===== Material provided

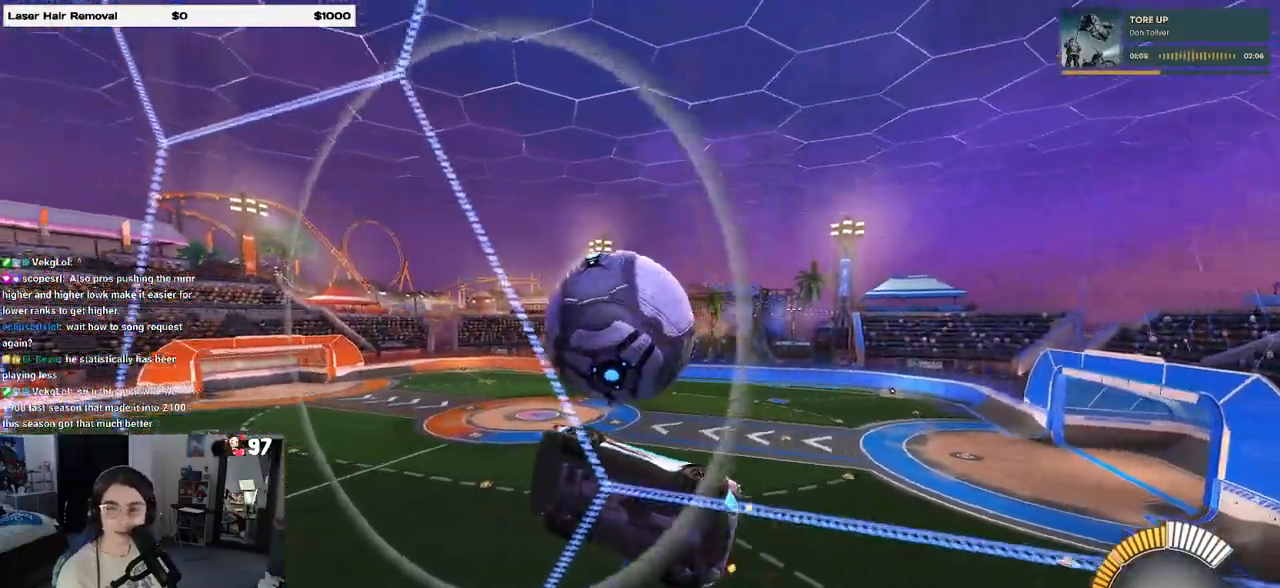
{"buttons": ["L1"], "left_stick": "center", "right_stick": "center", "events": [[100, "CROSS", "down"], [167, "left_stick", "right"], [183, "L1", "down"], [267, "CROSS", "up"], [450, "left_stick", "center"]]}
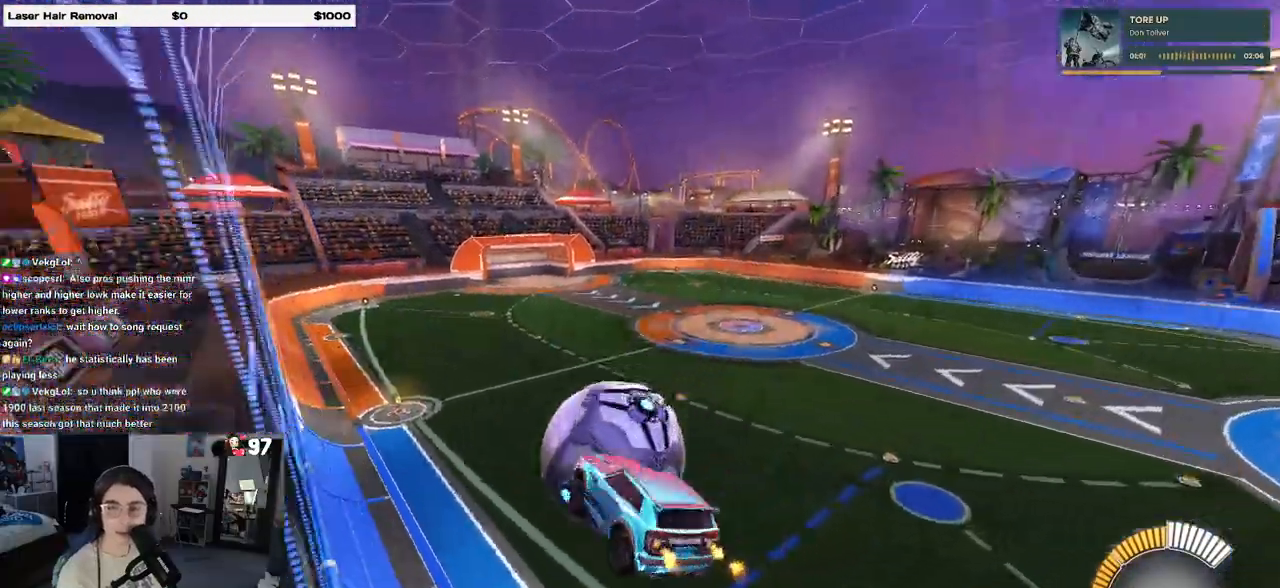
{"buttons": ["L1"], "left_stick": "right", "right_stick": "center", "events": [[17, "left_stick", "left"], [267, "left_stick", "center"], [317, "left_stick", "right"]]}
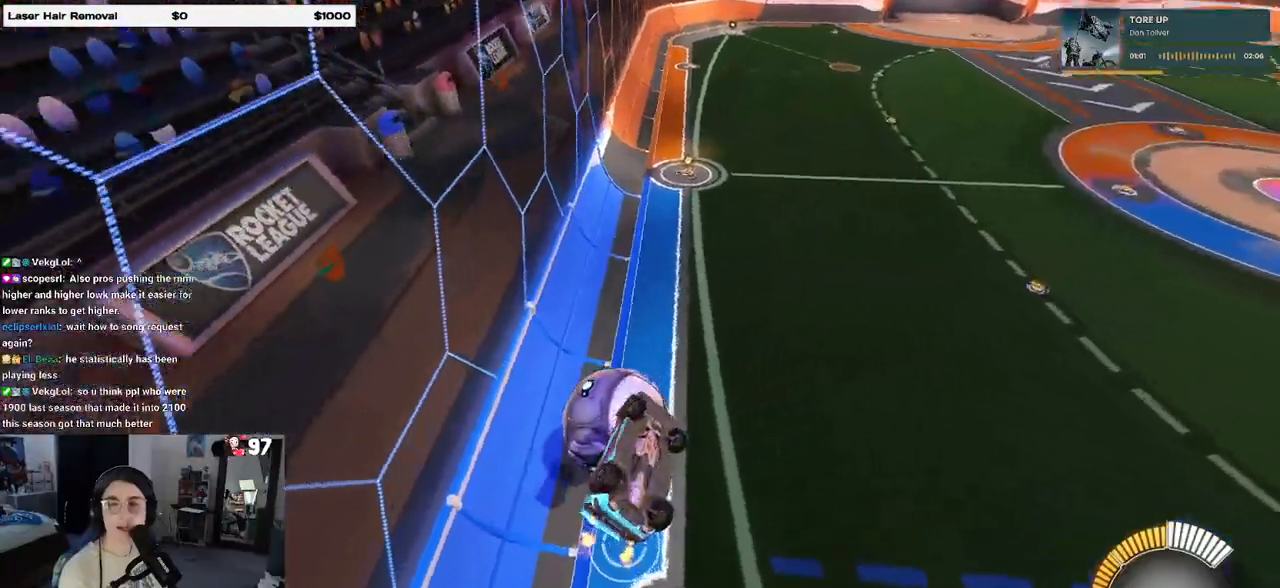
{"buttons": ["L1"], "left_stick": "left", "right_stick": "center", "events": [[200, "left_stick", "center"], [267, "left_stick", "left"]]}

==========

• **Task requirements**
Write out the material above exactly, and omit the pictures it holds.

• **Task response**
{"buttons": ["L1"], "left_stick": "center", "right_stick": "center", "events": [[100, "CROSS", "down"], [167, "left_stick", "right"], [183, "L1", "down"], [267, "CROSS", "up"], [450, "left_stick", "center"]]}
{"buttons": ["L1"], "left_stick": "right", "right_stick": "center", "events": [[17, "left_stick", "left"], [267, "left_stick", "center"], [317, "left_stick", "right"]]}
{"buttons": ["L1"], "left_stick": "left", "right_stick": "center", "events": [[200, "left_stick", "center"], [267, "left_stick", "left"]]}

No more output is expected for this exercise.